▸ Your assignment
Work out how many lines in the entries contain the string "perché", and give nothing but that number.
————————
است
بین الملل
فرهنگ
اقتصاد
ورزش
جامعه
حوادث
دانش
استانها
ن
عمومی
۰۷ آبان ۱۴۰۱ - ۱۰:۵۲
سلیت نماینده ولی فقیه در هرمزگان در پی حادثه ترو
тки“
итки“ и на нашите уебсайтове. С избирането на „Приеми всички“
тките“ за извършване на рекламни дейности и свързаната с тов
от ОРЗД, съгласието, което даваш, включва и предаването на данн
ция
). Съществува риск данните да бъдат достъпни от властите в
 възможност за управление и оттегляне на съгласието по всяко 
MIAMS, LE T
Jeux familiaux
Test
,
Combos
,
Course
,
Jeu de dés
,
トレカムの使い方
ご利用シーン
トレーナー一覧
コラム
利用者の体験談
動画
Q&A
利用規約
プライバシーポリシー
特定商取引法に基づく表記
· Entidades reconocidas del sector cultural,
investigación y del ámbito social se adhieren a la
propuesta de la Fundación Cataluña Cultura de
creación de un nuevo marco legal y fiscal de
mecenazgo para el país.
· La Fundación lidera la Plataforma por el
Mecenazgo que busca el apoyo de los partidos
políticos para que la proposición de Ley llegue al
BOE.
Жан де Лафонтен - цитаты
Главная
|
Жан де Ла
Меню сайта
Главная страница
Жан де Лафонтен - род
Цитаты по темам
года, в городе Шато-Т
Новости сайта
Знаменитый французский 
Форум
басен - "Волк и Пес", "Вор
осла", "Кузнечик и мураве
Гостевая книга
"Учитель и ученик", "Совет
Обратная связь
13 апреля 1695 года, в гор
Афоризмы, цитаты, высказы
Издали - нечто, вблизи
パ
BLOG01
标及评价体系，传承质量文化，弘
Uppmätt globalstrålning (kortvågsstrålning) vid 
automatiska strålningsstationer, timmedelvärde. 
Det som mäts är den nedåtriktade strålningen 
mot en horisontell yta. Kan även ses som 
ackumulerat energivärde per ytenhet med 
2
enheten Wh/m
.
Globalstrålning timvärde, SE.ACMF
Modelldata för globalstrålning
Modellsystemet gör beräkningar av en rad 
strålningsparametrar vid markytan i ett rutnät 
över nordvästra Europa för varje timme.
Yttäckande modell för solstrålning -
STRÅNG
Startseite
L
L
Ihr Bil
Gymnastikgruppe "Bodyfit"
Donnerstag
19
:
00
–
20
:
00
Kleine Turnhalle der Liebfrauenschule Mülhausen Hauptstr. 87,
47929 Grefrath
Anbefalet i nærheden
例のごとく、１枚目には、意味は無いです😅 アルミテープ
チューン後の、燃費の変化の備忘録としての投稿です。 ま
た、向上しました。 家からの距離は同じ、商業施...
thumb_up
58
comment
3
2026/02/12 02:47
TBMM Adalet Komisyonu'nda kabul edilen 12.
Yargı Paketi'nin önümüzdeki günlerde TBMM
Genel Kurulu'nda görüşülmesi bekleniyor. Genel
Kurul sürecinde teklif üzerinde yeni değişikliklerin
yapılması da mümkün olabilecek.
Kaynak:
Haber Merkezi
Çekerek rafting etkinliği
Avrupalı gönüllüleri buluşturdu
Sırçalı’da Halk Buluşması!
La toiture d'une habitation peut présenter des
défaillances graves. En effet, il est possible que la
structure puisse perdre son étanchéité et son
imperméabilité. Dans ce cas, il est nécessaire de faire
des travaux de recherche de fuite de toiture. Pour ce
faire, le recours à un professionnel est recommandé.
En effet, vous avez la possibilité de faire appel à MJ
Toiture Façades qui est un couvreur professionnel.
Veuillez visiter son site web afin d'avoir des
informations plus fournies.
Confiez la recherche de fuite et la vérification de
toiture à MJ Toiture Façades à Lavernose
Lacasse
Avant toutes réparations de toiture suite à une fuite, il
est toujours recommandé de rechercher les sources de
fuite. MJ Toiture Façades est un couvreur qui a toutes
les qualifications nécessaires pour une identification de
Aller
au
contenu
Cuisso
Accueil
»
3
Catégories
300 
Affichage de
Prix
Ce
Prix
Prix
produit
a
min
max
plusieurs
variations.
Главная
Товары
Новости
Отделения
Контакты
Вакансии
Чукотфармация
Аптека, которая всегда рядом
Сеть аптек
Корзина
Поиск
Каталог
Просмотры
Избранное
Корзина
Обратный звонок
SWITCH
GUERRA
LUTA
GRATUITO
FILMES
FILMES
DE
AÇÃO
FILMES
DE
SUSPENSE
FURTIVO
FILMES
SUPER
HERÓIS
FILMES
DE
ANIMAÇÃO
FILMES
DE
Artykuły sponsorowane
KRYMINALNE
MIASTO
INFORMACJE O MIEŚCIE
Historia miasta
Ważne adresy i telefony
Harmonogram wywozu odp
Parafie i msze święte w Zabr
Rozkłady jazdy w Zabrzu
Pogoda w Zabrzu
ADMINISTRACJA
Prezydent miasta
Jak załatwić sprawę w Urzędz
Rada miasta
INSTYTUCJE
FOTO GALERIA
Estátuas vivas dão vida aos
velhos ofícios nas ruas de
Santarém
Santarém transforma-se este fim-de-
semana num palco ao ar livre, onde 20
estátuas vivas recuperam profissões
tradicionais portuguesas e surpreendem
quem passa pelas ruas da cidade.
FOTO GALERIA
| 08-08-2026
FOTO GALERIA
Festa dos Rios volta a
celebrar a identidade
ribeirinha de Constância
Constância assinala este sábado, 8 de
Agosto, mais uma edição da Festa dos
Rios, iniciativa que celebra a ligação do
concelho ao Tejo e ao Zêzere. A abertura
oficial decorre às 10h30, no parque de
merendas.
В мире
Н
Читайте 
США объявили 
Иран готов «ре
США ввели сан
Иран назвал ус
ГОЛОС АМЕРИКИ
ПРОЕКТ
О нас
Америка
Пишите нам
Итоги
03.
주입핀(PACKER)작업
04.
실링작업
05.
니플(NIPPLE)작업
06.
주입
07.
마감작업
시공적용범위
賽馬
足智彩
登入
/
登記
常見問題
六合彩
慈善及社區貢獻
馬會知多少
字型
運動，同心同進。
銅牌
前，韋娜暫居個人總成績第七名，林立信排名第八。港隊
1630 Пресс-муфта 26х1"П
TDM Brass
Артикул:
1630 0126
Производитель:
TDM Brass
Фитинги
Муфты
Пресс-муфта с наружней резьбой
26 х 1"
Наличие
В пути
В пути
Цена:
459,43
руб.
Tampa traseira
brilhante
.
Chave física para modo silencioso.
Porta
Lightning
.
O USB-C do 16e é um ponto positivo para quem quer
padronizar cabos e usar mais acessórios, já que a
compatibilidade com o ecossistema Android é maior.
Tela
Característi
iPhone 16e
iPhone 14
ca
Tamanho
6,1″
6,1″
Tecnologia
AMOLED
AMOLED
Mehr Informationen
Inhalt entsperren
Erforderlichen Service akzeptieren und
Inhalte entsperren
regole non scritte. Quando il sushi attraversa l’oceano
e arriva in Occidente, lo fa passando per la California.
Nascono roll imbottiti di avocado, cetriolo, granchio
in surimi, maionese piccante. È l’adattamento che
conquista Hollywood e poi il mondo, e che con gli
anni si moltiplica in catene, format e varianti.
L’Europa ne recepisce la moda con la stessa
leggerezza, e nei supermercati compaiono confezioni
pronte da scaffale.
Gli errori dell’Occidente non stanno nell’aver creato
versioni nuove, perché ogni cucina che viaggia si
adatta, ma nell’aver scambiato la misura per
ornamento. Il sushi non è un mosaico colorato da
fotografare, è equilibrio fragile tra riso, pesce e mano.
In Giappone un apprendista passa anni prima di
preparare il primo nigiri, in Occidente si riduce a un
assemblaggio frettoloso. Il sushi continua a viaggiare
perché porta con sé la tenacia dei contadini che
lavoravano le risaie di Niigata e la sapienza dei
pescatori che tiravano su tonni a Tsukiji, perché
————————
▸ Response to this exercise
3